Segment Start: Information provided

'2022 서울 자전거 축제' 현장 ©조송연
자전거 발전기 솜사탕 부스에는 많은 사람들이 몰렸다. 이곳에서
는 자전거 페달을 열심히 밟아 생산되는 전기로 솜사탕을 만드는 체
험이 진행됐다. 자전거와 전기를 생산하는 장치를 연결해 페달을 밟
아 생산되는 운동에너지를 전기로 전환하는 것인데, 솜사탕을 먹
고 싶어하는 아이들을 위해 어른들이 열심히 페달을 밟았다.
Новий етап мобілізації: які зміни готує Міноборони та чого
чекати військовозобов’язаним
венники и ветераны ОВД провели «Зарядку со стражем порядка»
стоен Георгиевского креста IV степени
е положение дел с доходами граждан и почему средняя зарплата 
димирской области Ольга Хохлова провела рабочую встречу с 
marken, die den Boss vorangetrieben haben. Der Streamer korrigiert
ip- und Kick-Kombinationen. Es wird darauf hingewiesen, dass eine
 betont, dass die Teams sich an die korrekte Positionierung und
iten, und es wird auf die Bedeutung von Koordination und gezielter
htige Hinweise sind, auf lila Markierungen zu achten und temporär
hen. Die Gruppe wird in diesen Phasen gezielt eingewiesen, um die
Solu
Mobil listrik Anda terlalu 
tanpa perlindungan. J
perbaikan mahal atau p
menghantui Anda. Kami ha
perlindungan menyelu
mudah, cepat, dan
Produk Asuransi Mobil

Segment End: Information provided

» **The task**: Find the line that contains "perlindungan menyelu" in the listing above. Retype it and every line after it up to the last, exactly, and nothing else.

» **Answer to this task**:
perlindungan menyelu
mudah, cepat, dan
Produk Asuransi Mobil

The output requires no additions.